Correo del Sur constató la incertidumbre que se apoderó de la agricultura en Ipa, habló con los habitantes del lugar y pudo acceder al corazón del estallido del GSCY. Lo logró con relativa facilidad, pero no tuvo la misma fortuna al tocar las puertas de YPFB Transporte en busca de respuestas.
¿Qué ocasionó la detonación del gasoducto aquel mediodía del 18 de octubre de 2018? Técnicamente, solo la firma lo sabe. También la consultora en riesgos y seguros Kieffer y Asociados, que encargó a técnicos de Estados Unidos un peritaje sobre el siniestro, según conoció este diario por una entrevista con el fiscal de Villa Montes, Roberto Aguilar.
El 28 de mayo, Correo del Sur estableció el primer contacto con YPFB Transporte para gestionar una entrevista y conocer su versión oficial de lo acontecido. Desde entonces lo hizo por tres vías: correo electrónico, teléfono e incluso visitando la sede central de esa empresa en Santa Cruz de la Sierra.
En mayo pasado envió un cuestionario con 13 preguntas que hasta ahora no fueron respondidas con una serie de argumentos expuestos por la coordinadora de Comunicación Empresarial de la firma, Leila Cortez.
Según un correo electrónico remitido a este diario el 20 de junio, YPFB Transporte S.A. estaba trabajando en absolverlas y justificó la demora indicando que “hubo una información que faltó revisar por recomendación del área Legal y estamos en ello”.

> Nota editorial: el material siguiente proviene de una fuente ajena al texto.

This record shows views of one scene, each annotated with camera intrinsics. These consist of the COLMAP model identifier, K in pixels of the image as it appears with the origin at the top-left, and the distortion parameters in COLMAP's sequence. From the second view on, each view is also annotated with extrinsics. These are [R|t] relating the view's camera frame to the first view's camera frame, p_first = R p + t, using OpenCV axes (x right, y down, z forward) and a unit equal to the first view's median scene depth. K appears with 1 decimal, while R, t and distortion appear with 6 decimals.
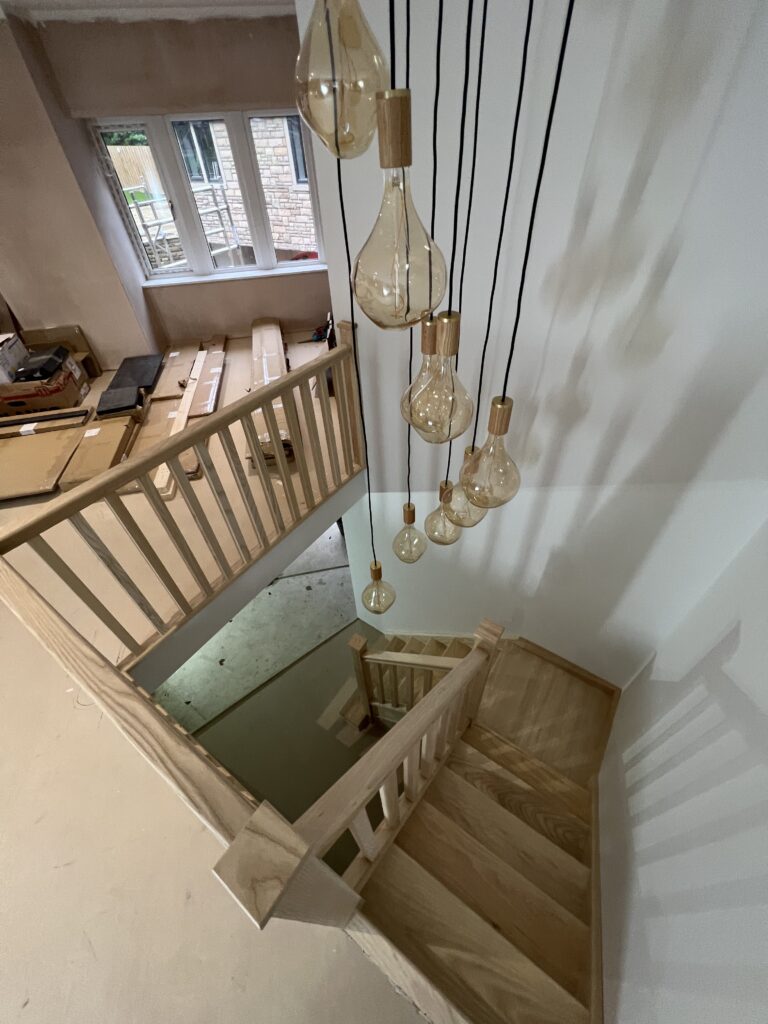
lens RADIAL K [[412.6, 0, 385.3], [0, 412.6, 511.7], [0, 0, 1]] dist [-0.001157, -0.000551]
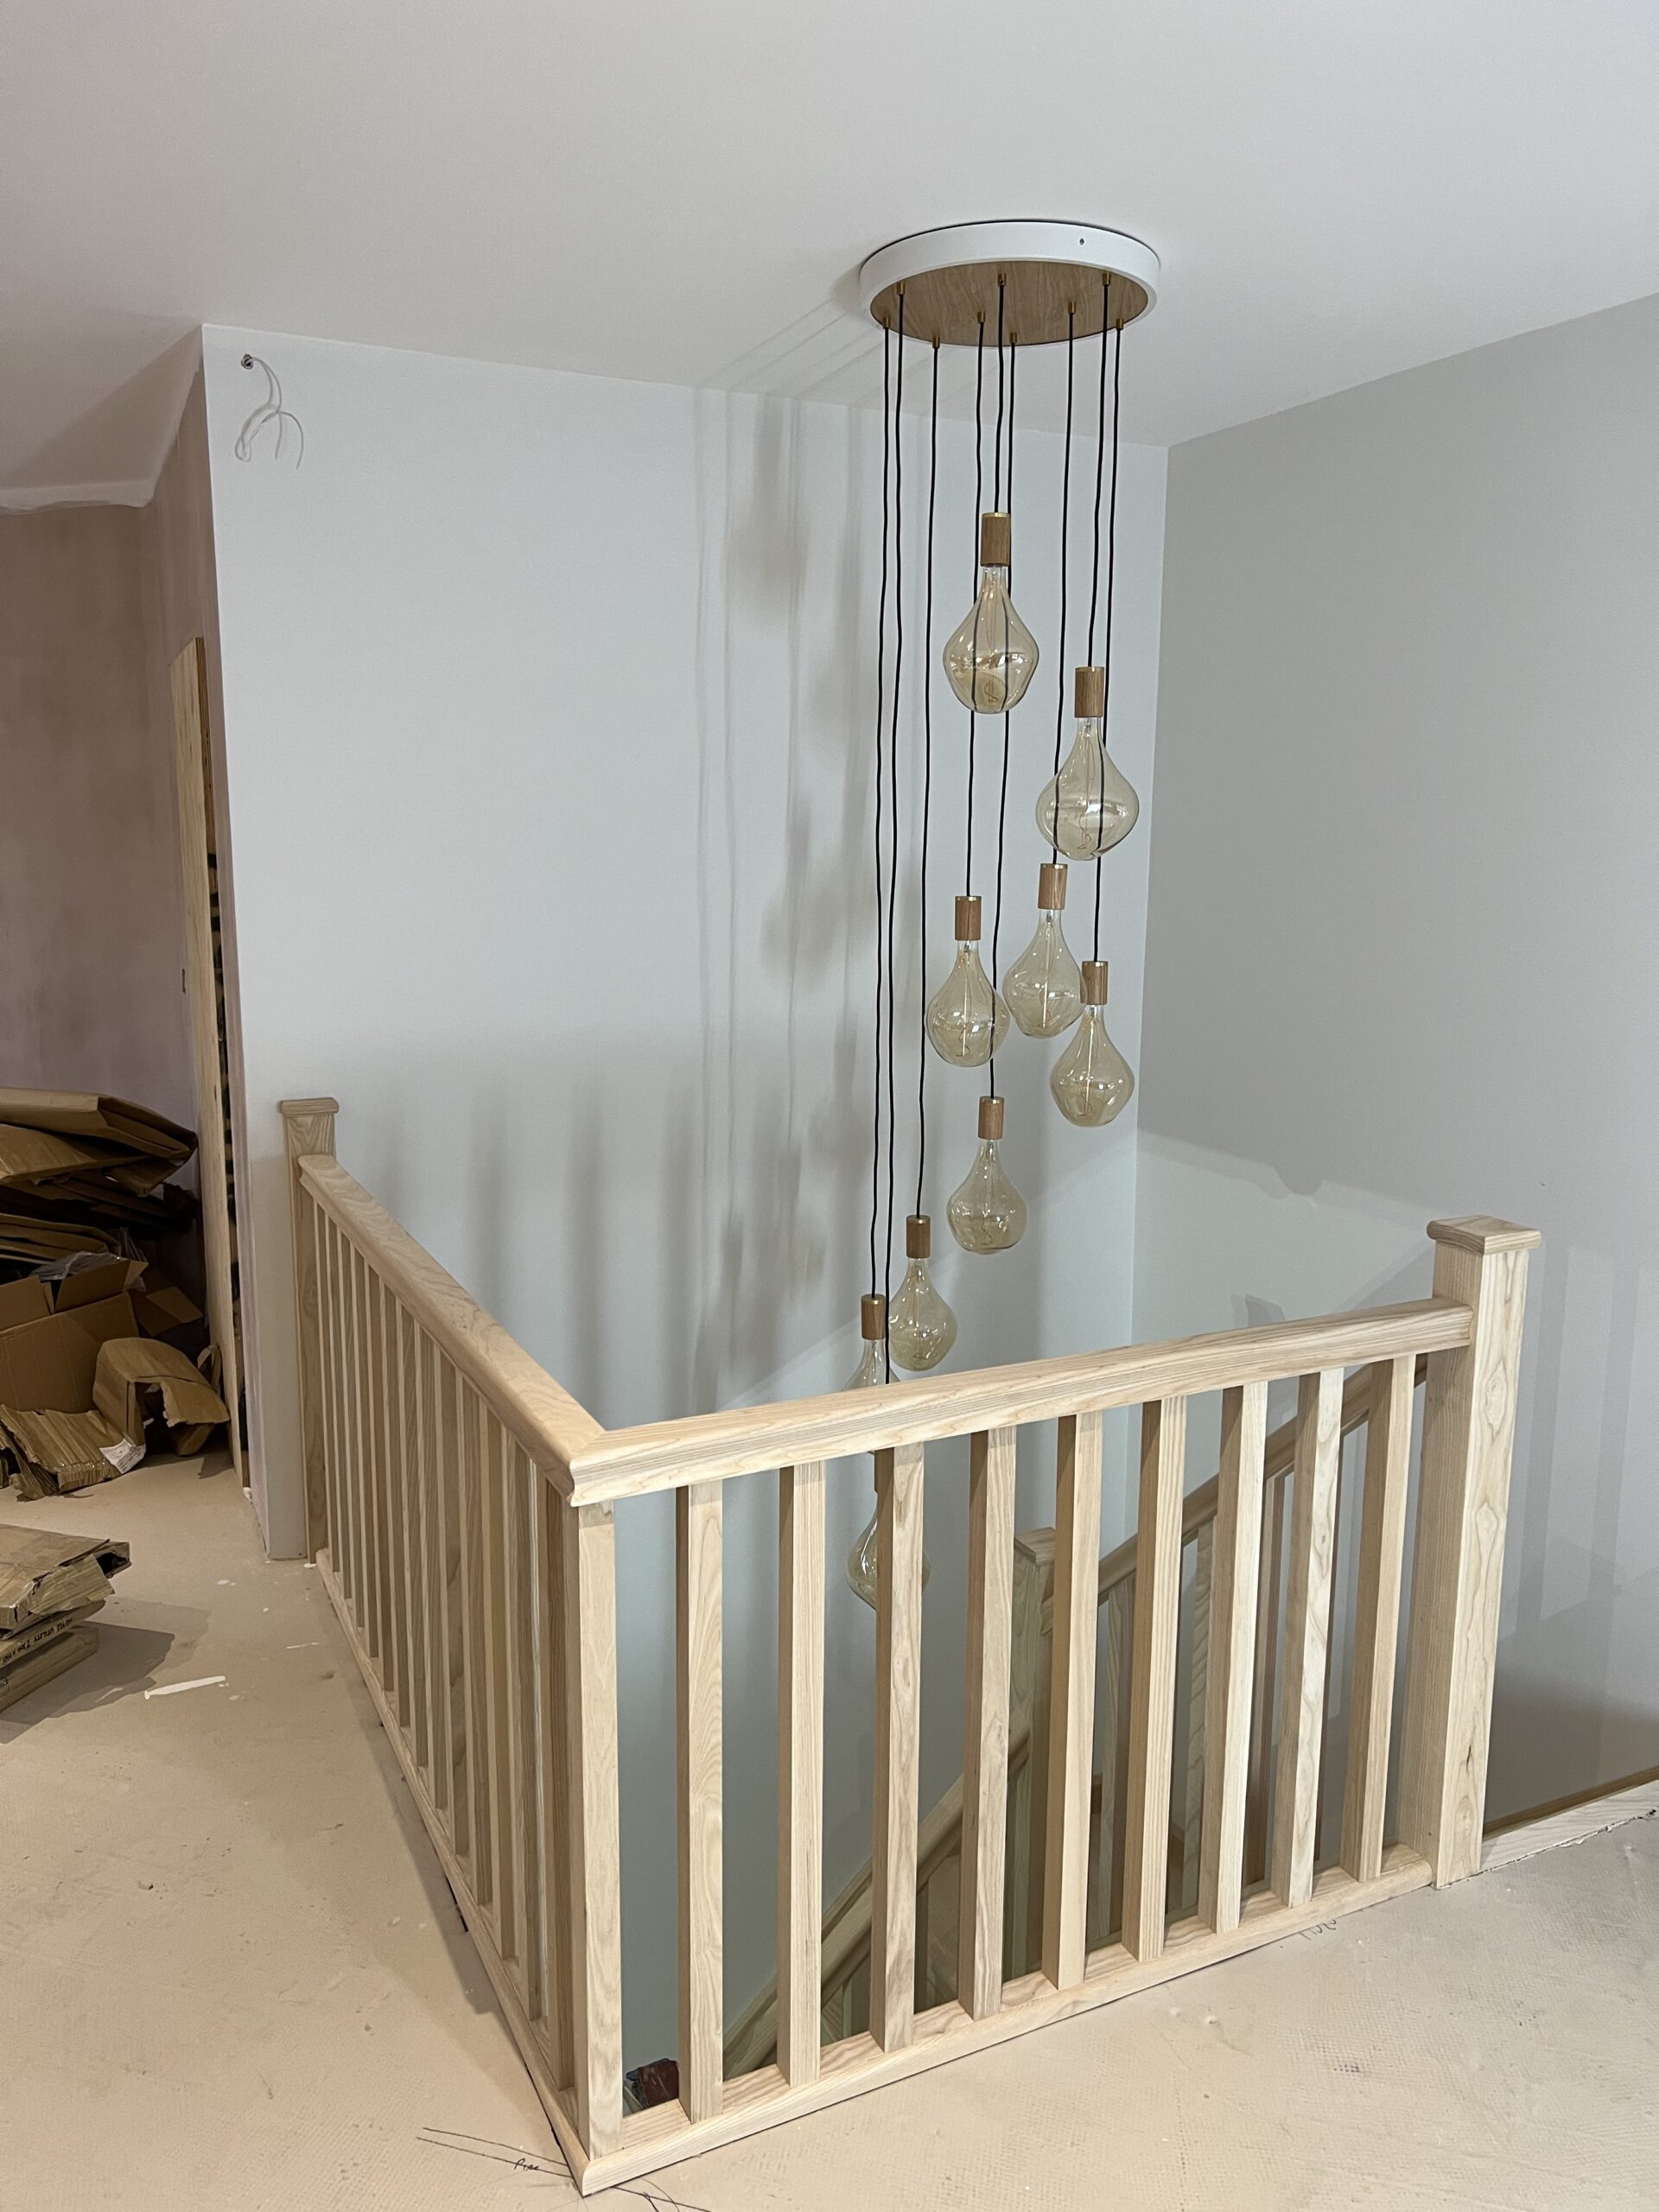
lens RADIAL K [[1659.8, 0, 832.5], [0, 1659.8, 1113.6], [0, 0, 1]] dist [0.050142, -0.043839]
pose [[0.491677, -0.107055, 0.864172, -1.344482], [0.576983, 0.783339, -0.231237, 0.196947], [-0.652185, 0.612306, 0.446918, 0.029656]]
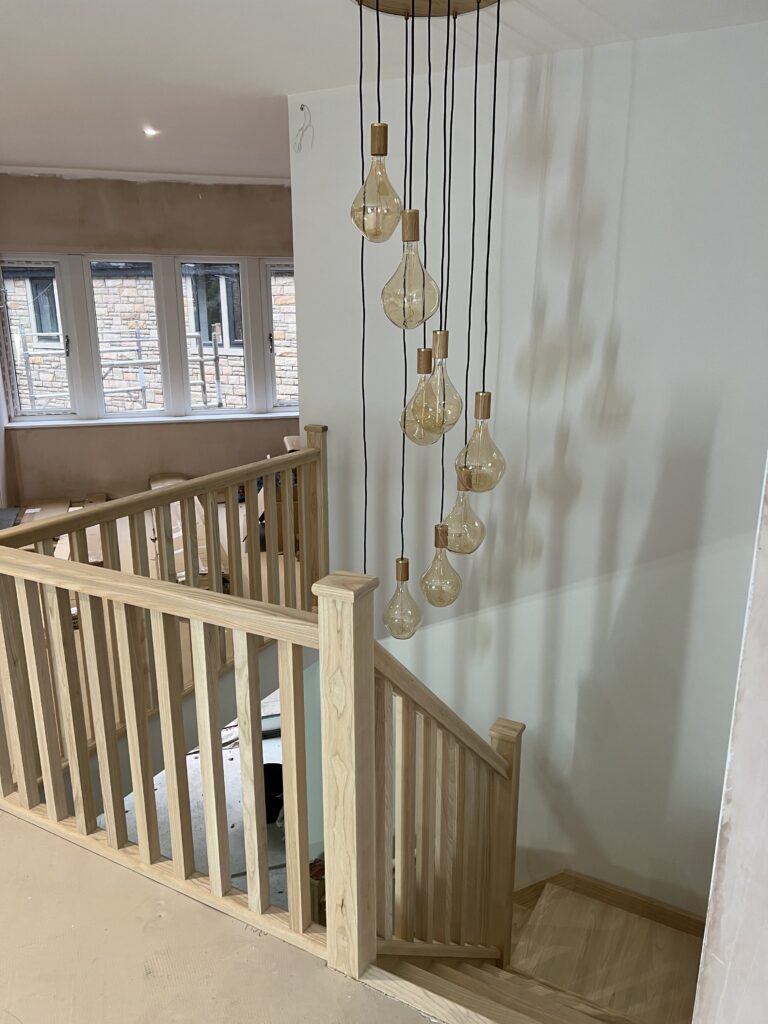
lens RADIAL K [[776.5, 0, 384.0], [0, 776.5, 512.0], [0, 0, 1]] dist [0.012971, -0.002502]
pose [[0.994231, 0.010903, 0.106700, -0.138849], [0.040797, 0.881601, -0.470229, 0.582018], [-0.099194, 0.471870, 0.876070, -0.460186]]
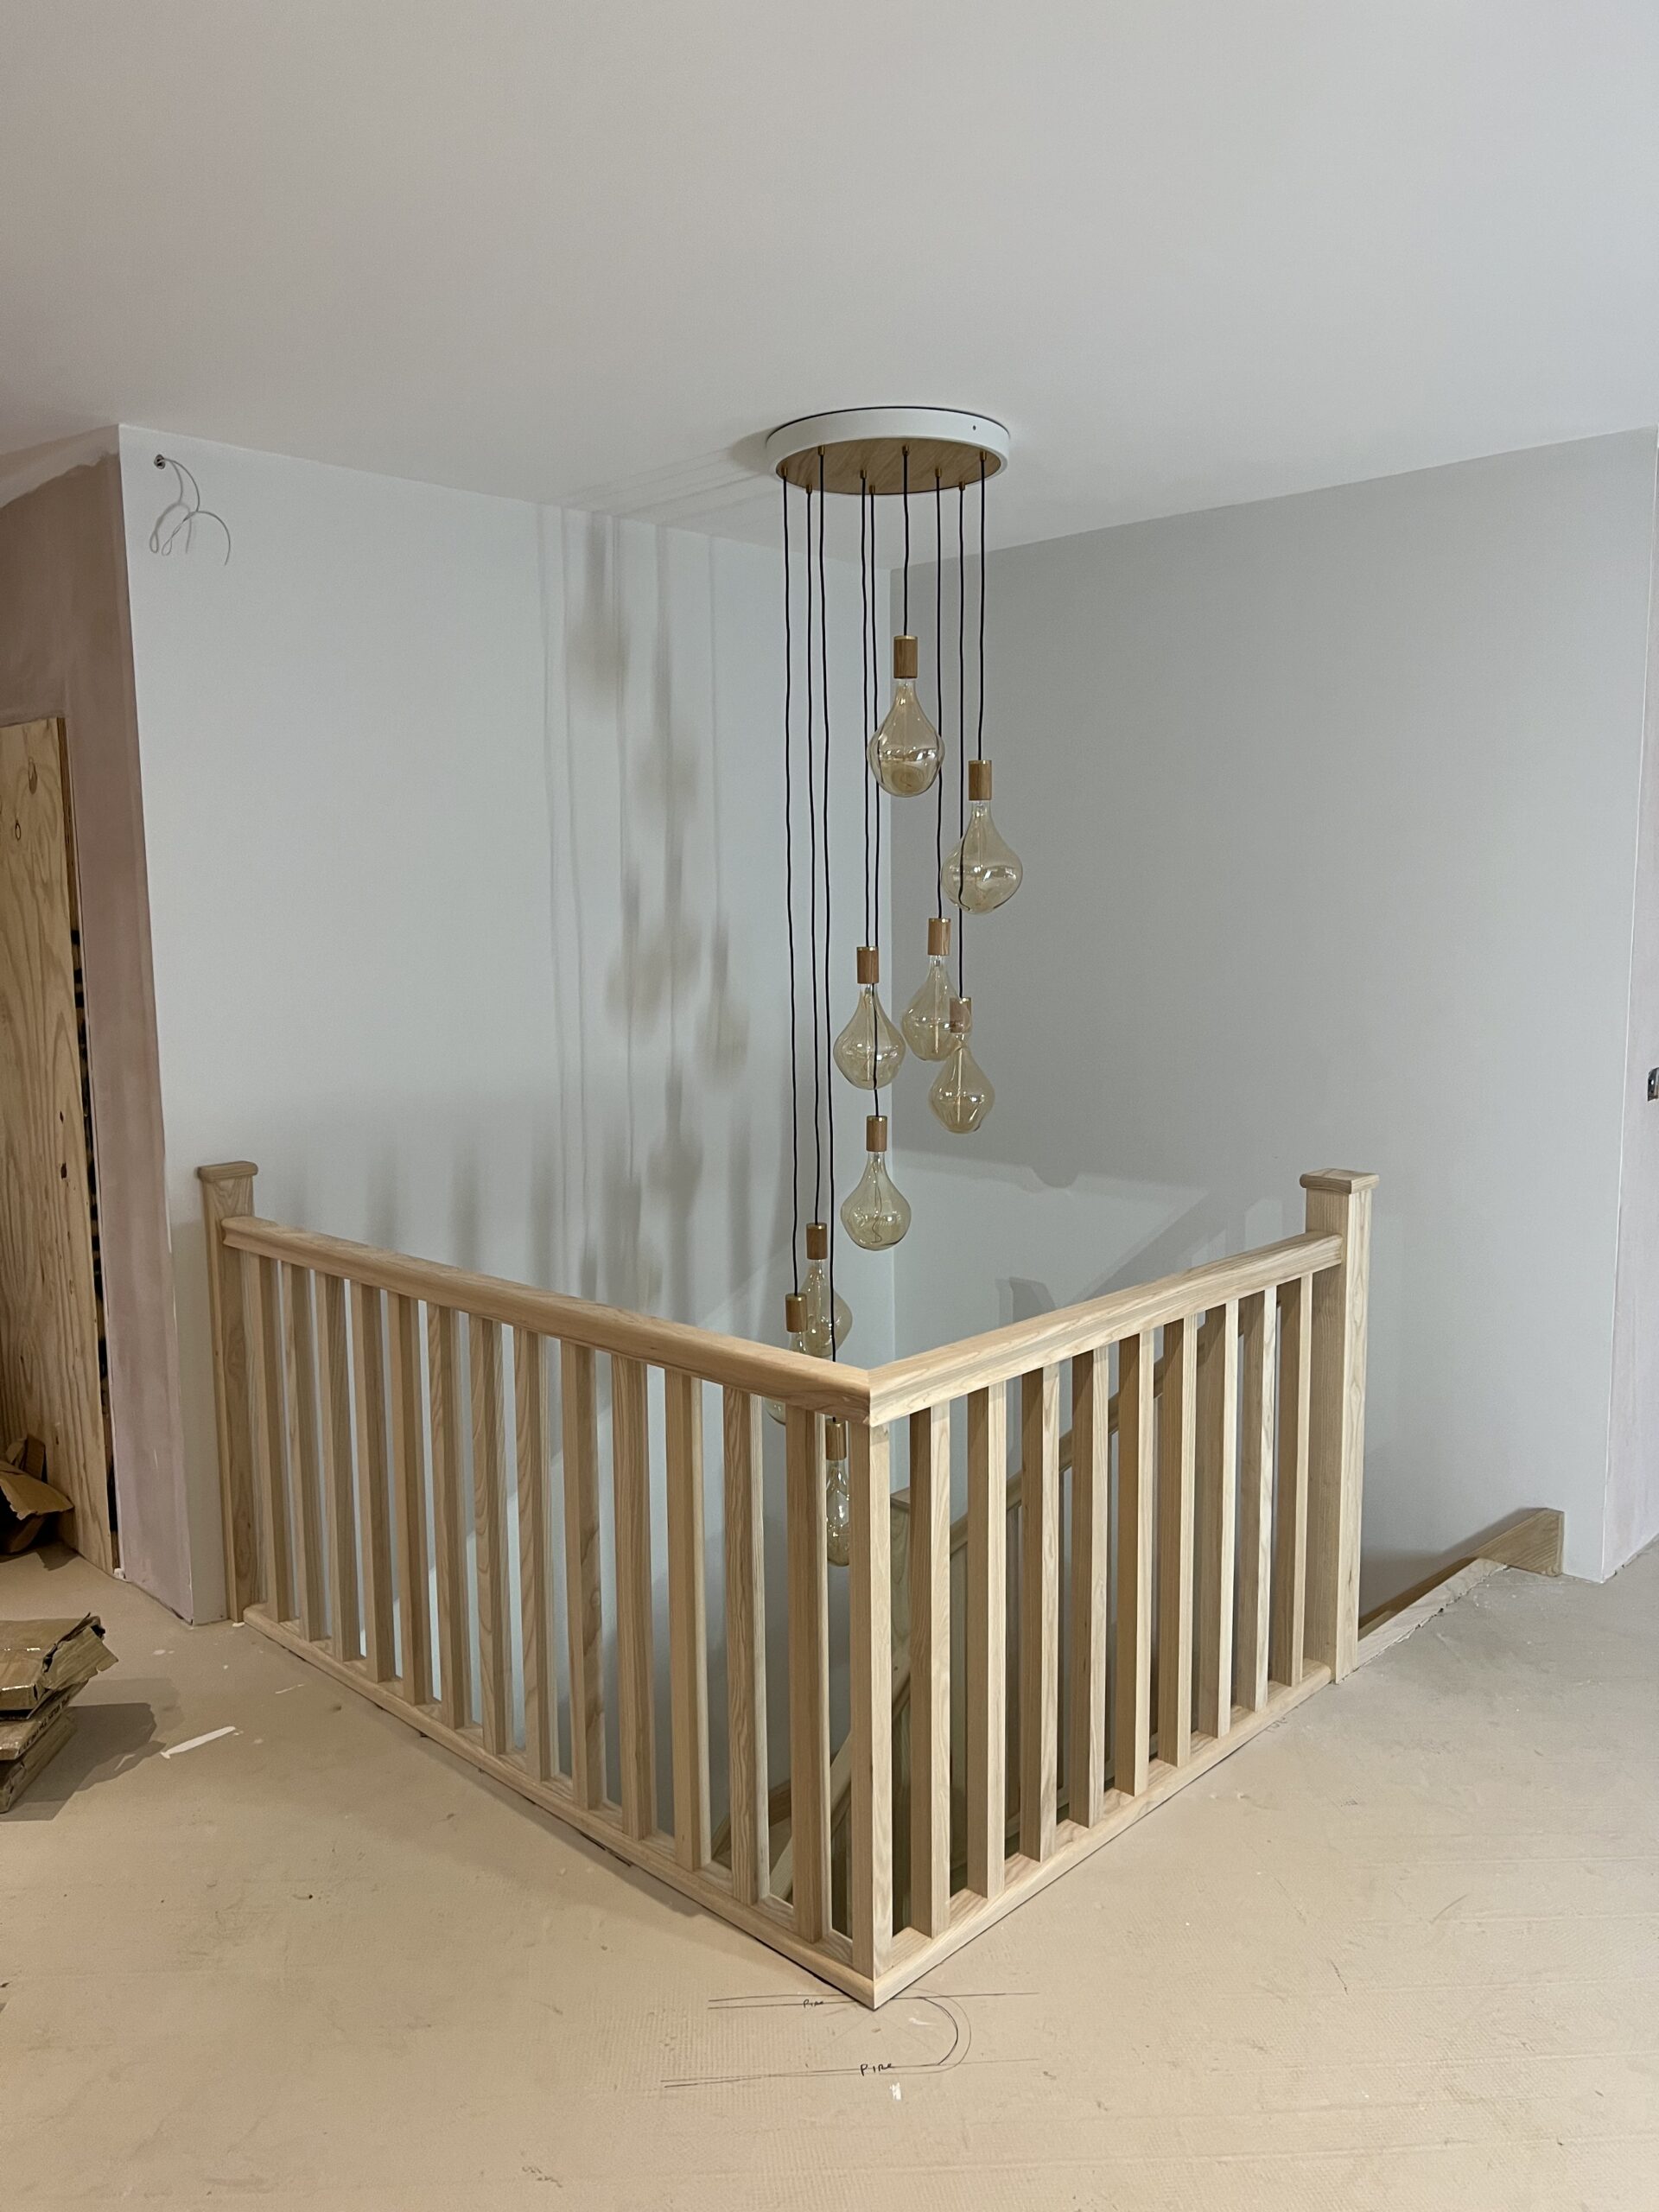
lens RADIAL K [[1656.0, 0, 824.2], [0, 1656.0, 1102.0], [0, 0, 1]] dist [0.073315, -0.090157]
pose [[0.175069, -0.088101, 0.980607, -1.748996], [0.677885, 0.733096, -0.055160, -0.047519], [-0.714019, 0.674395, 0.188064, 0.315226]]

Después dicha funcionaria, en un correo electrónico informó: “YPFB Transporte podrá ofrecer la información solicitada, una vez que la etapa de investigación por parte de las autoridades competentes sobre los hechos referidos, concluyan; debiendo, por el momento, precautelarse que dicha investigación sea desarrollada en el marco de la objetividad correspondiente”, reza la parte central de esa contestación.